I was with you at the beginning of this sentence and lost you by the end. You seem to be assuming that an embrace of representative government and consensus is inconsistent with the maintenance of individual rights. You know what strikes me as "vague illiberalism"? This suspicion of "consensus"! A tradition that emphasizes free individuals can't simply dismiss the concerns and insights and perspectives of those free individuals. Consensus politics is central to liberalism.
"You might also want to explain how the current arrangement (by which I mean the progressive centralisation of political power, which you don't appear to oppose) is actually in any way representative. You criticised the Tea Partiers in an earlier post for ignoring the last part of "no taxation without representation". Yet how can they ever truly be represented by a distant central government?

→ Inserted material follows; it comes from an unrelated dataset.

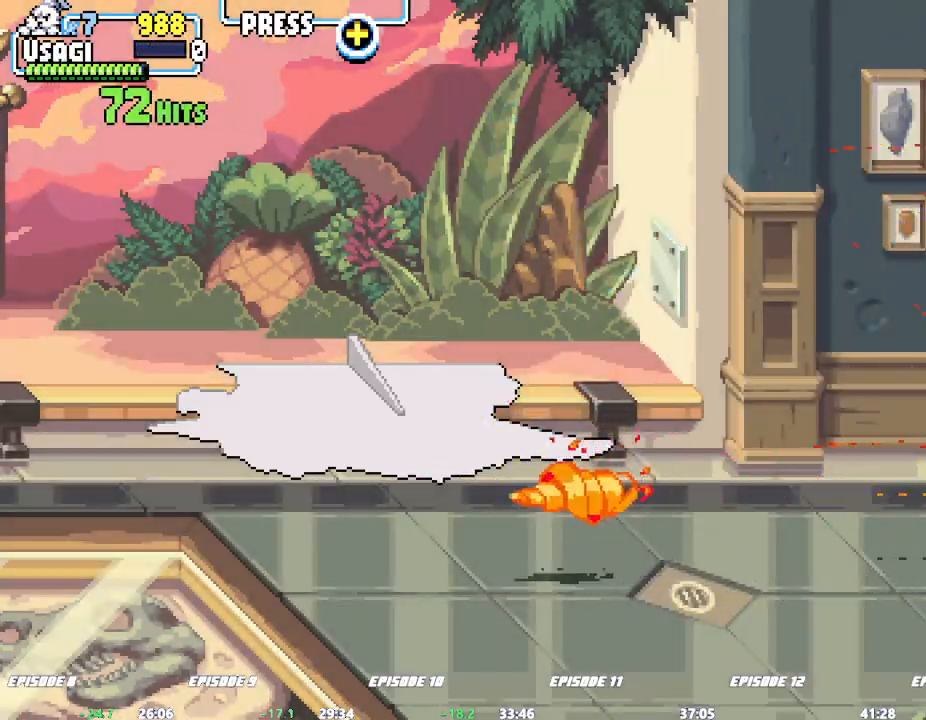
{"dt_ms": 500, "buttons": [], "left_stick": "center", "events": []}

Is it representative if taxes collected in a conservative state are used to fund, say, an abortion clinic in a "liberal" state?"I've opposed the centralization of political power many times on this blog. Part of the reason for the persistence and strength of liberalism in America is our decentralization of power - our federalism. During the health reform debate, I used this blog to oppose the creation of a national policy. There were a few things related to the tax treatment of employer benefits and Medicare that I thought could be done at the national level, but I advocated a 1996 Welfare Reform style health reform: broad experimentation at the state level. I've criticized restraints on state budgets that hamper state and local responses to problems, leading the federal government to step in. Granted, as time goes on more problems become legitimately national problems. I'm not instinctively opposed to things being done at the national level. But I don't think I've been a cheerleader for it either. As for its representativeness, we're seeing the Tea Party beign represented in primaries across the country. Congress is still elected, as is the president. If anything, Americans pay more attention to what the federal government is doing than what their state and local governments are doing, forcing the federal government to be more cognizant of the public's will.
I don't think my responses to Sebastian are in anyway the "liberal" response. Sebastian's views are just as consistent with liberalism as mine are. Some liberals are more suspicious of representative government, others are more suspicious of property rights, others are more suspicious of negative rights. These tensions make liberalism dynamic.